Curtis didn’t reply. He just stood there with his arms crossed and a scowl on his face, as if he hadn't heard a single word Amy just said. Amy just looked back at him, scoffed and returned to the car. She and Isaac left for the diner without another word. Curtis turned around and walked back to Derek and Benjamin. With a discontent sigh, he said: "Well, the morning's ruined. Who wants breakfast?"

OliverGrey
January 7th, 2014, 08:06 AM
I like what you have so far. I think it gets better as it goes along. You should ask yourself if you really need to say "Young Derek Moore". Does it become clear shortly after that he's young? I think it does. A little later you say "with a depressed tone". While it's true, I think there are more descriptive ways to show it. When you said "With a discontent sigh, he said", that does a much better job of showing how he is feeling. I don't know where you're going with this, but I want to read more. I think as long as you work on letting the reader do some of the work you'll have a good book on your hands!

thepancreas11
January 10th, 2014, 05:29 AM
Dear BeastlyBeast,

At this point in the story, I'm a little too apathetic towards your characters. How am I supposed to feel? Who am I supposed to side with here? You want to try and lead the reader into the mindset they need to continue in the book. If you want them to feel indifferent about the mother, that maybe play up the internal struggle that Derek goes through. If we're supposed to feel sympathetic for Curtis, focus more on his feelings. Overall, there is too much information here and not enough emotion. I'm reading the spark notes of his relationship with his mother. Dig deep!
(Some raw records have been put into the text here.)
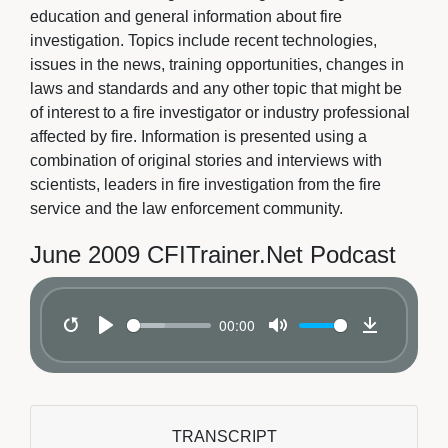
education and general information about fire
investigation. Topics include recent technologies,
issues in the news, training opportunities, changes in
laws and standards and any other topic that might be
of interest to a fire investigator or industry professional
affected by fire. Information is presented using a
combination of original stories and interviews with
scientists, leaders in fire investigation from the fire
service and the law enforcement community.
June 2009 CFITrainer.Net Podcast
00:00
Restart
Play
Mute
Download
TRANSCRIPT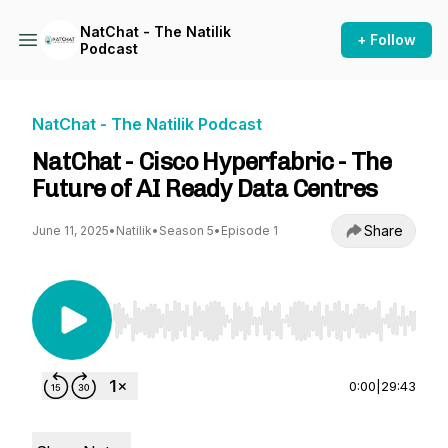
NatChat - The Natilik
+ Follow
Podcast
NatChat - The Natilik Podcast
NatChat - Cisco Hyperfabric - The
Future of AI Ready Data Centres
Share
June 11, 2025
•
Natilik
•
Season 5
•
Episode 1
Use Left/Right to seek, Home/End to jump to st
0:00
|
29:43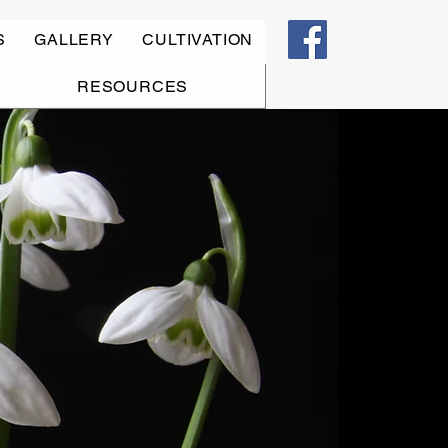
S
GALLERY
CULTIVATION
RESOURCES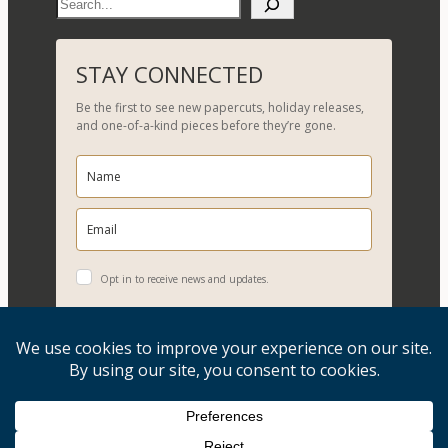
S
e
a
r
STAY CONNECTED
c
Be the first to see new papercuts, holiday releases,
h
and one-of-a-kind pieces before they’re gone.
Opt in to receive news and updates.
YES, PLEASE!
Copyright © 2026, Evelyn Goldman Art. All Rights Reserved.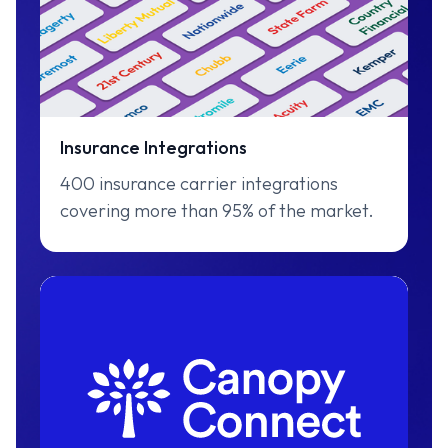
Insurance Integrations
400 insurance carrier integrations
covering more than 95% of the market.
Put the knife in, twist it a little. Don't be afraid to really give us a gut-check with the cancer thing. Also, don't be afraid to start it off in that very first paragraph. Drop a line like, "Who's he talking to? Amy?" He pauses. "No. Has it been four years? Has she been gone that long?" How could he forget? She was his mother.... Something like that shows a couple of quick things: Tara's dead, it's been awhile since she past, and slowly, the children are passed it, which suggests that they weren't that close with her. Inject a little mystery by hinting at things rather than spelling them out.

In all, I think the more you pour their emotion into the story, the more it will come together, the more it will accentuate whatever theme your trying to demonstrate. With some character depth, I think you've got an interesting story on your hands.

The pancreas

Bongoland
January 13th, 2014, 10:20 AM
I have enjoyed reading your story. I think you take it seriously it's nice story.